*Arbeitsauftrag*
Welche Folgen hatten laut dem Quelltext die tausenden Anlegerklagen, die einzeln vor den Gerichten verhandelt wurden?

*Quelltext*
»»

Wurden Privatanleger vor der Weltfinanzkrise von Banken und Beratern ausreichend über die Risiken ihrer Investments informiert, oder wurden sie irregeführt? Diese Frage beschäftigt die Finanzbranche und die Justiz seit einem Jahrzehnt. Von der Antwort hängt ab, wer am Ende die Verluste von Fehlanlagen tragen muss.

Es kam zu tausenden Anlegerklagen, die vor den Gerichten einzeln verhandelt wurden. Denn jeder Fall hat seine Eigenheiten, und Sammelverfahren sind in Österreich nur eingeschränkt möglich. Die Folge waren überlastete Gerichte, hohe Anwaltskosten und eine komplexe Judikatur, aus der sich nur schwer generelle Schlüsse ziehen lassen.

««

*Bereitgestellte Daten*
»»

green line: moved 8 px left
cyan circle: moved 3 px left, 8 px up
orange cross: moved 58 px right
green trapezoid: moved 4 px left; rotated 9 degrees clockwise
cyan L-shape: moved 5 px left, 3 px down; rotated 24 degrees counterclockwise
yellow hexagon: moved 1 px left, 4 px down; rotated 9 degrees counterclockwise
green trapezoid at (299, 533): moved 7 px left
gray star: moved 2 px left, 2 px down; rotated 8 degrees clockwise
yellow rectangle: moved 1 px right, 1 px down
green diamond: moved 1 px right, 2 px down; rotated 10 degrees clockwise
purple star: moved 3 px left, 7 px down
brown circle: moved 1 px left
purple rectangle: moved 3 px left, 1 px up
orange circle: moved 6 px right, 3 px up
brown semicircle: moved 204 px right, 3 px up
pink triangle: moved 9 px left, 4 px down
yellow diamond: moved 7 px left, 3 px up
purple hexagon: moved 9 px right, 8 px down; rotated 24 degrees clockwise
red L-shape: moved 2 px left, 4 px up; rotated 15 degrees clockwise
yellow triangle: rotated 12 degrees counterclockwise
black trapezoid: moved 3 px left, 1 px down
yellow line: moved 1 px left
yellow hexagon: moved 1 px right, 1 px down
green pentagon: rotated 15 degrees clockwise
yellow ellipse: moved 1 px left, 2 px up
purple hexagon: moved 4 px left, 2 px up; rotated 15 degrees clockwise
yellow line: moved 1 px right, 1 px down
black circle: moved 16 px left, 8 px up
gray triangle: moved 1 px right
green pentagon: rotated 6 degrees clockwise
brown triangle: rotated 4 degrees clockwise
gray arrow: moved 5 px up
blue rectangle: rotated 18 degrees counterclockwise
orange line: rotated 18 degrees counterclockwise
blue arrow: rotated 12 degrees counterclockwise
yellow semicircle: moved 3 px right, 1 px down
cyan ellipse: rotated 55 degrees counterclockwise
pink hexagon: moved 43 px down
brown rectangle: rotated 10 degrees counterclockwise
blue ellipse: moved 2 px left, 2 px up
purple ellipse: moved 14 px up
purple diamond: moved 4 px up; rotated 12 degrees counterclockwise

««

*Bearbeitete Aufgabe*
Die Folge waren überlastete Gerichte, hohe Anwaltskosten und eine komplexe Judikatur, aus der sich nur schwer generelle Schlüsse ziehen lassen.